Sieht so die Zukunft von Unternehmen aus? Systemiker*innen sagen: ja!

Ein führungsloses Boot, das hilf- und richtungslos in den Wellen hin- und herdümpelt, weckt keine positiven Assoziationen in uns. Wo ist der Kapitän, der das Steuer in der Hand hält und seine Crew sicher durch die wilde See manövriert? So oder ähnlich dürfte der erste Gedanke aussehen, der uns in den Sinn kommt. Genau darum geht es aber heute in Unternehmen, die sich modern und agil dem Wandel anpassen wollen.
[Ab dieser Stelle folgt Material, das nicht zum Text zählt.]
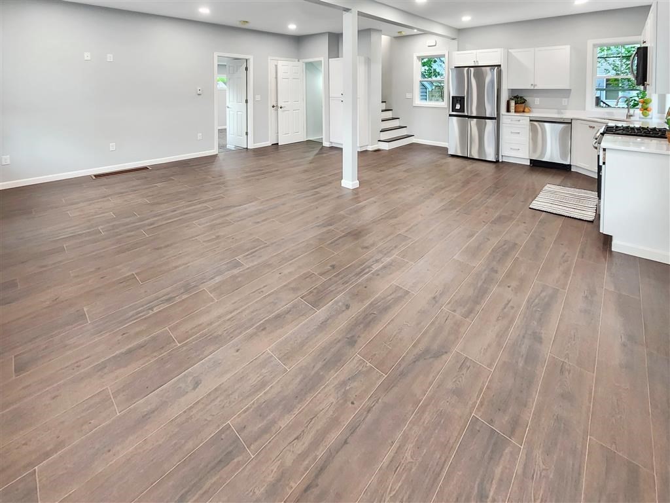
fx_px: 252
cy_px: 252
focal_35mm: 13
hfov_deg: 106.2
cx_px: 335
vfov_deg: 89.9
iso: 250
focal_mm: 2.2
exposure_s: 1/60
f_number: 2.2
Sie plädieren für Verzicht auf Hierarchien, Verzicht auf die oberste Führungspersönlichkeit. Kann das gutgehen? Eine sich selbst organisierende Organisation, ein Fisch mit Schwanz und Rumpf zwar, aber ohne Kopf?

Systemiker*innen sagen: ja, unbedingt!

Warum? Zunehmende Umweltdynamik, disruptive Produkt- und Geschäftsmodellveränderungen, die vielfach gelobte Innovationskraft von Start-Ups drängen heute etablierte Unternehmen, sich mit agileren, flexibleren und innovativeren Organisationsansätzen zu beschäftigen. In dem Bemühen um ein möglichst optimales Organisationsdesign spielt Selbstorganisation eine zentrale Rolle. Start-Ups, mittelständische Unternehmen aber auch Konzerne explorieren, wie sie mit neuen Formen der Zusammenarbeit hierarchische Führungsverhältnisse abschaffen können. Einfühlungs- und Reaktionsvermögen sind heute entscheidende Führungskompetenzen. Organisationen müssen sich neu erfinden, wenn sie überleben wollen.

Drei Entwicklungen im aktuellen Kontext zeigen die Grenzen traditioneller Organisationsformen und die Notwendigkeit neuer Antworten auf:
1. Die digitale Transformation zwingt Organisationen, ihre internen Prozesse und Strukturen konsequent von ihren Kund*innen her zu denken.
2. Wegen der zunehmenden Volatilität müssen Organisationen mit Unerwartetem kreativ umgehen können. Übliche hierarchische Führungspraktiken sind damit überfordert. Lösungen müssen disziplinübergreifend erarbeitet werden.
3. Organisationen müssen heute berücksichtigen, dass sich ihre Mitarbeiter*innen einen Job wünschen, der ihnen sinnhaft erscheint. Selbstbestimmtes Arbeiten ist vielen deshalb sehr wichtig.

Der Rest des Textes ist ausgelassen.